Oft wird behauptet, Abendessen würde dick machen. Geht man davon aus, dieser Mythos sei richtig, müssten Bewohner der Mittelmeerländer besonders füllig sein. Gerade Italiener, Spanier oder auch Nordafrikaner zelebrieren das Familienessen abends und das oft in rauen Mengen. Mittags wird hingegen nur eine Kleinigkeit gegessen.
Allein dieser Widerspruch zeigt, dass der Mythos, Abendessen würde dick machen, so nicht stimmen kann. Denn es kommt nicht darauf an, ob man morgens, mittags oder abends viel isst, erklärt unser Experte Professor Dr. Ingo Froböse, Leiter des Zentrums für Gesundheit an der Deutschen Sportschule Köln. Entscheidend ist – sowohl für das Zu- als auch Abnehmen – die Energiebilanz über eine Woche oder einen Monat. Wenn man also abends weniger ist, hat das keinen Effekt. Eine solche Ernährung hilft nicht beim Abnehmen.
Unser Experte empfiehlt dennoch nach der alten Volksweisheit „Morgens wie ein Kaiser, mittags wie ein König und abends wie ein Bettler“ zu essen. Der Grund hierfür ist aber nicht, dass man dadurch abnimmt. Eine solche Ernährung entlastet den Organismus. Nach einem mäßigen Abendessen kann sich der Stoffwechsel nachts mit seinen eigentlichen Aufgaben wie der Regeneration und Reparatur beschäftigen.

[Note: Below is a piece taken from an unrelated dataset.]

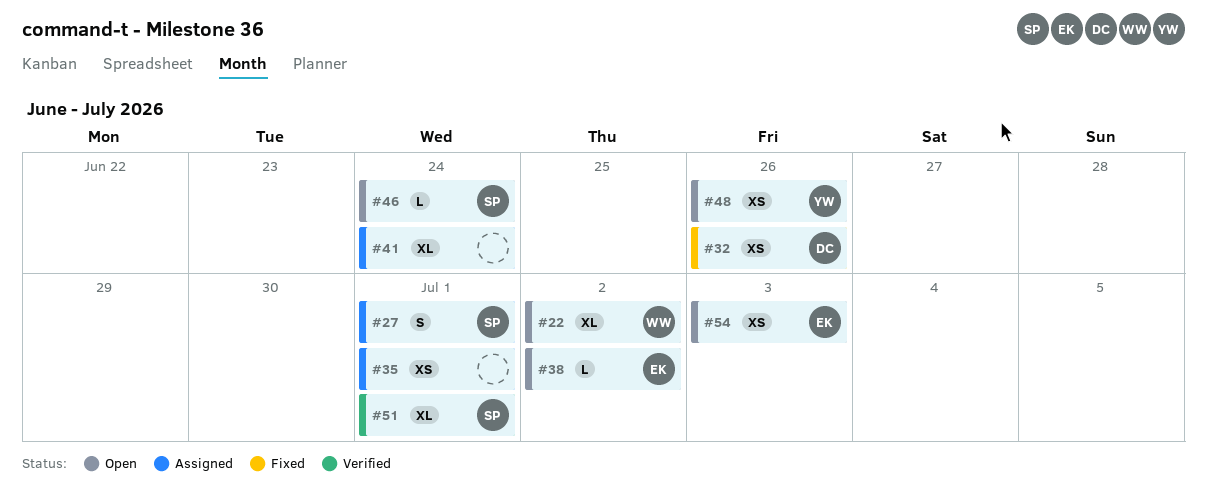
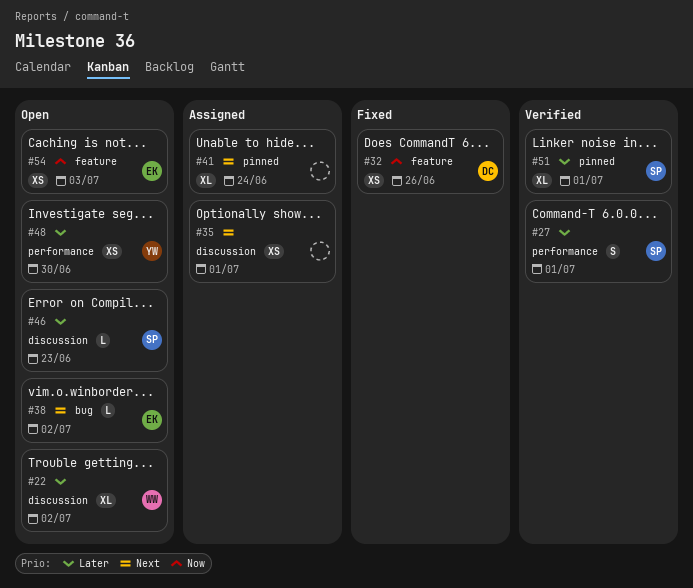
#27, status: Assigned -> Verified
#46, due: Jun 24 -> Jun 23
#48, due: Jun 26 -> Jun 30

Er wird nicht durch große Mahlzeiten, die für ihn eine zusätzliche Aufgabe bedeuten, überlastet. Entscheidend für das Zu- oder Abnehmen ist die Kalorienbilanz. Auch wer sich zum Abendessen mal etwas gönnen will, braucht also keine Angst zu haben, am nächsten Tag gleich mehrere Kilos zu viel auf den Hüften zu haben.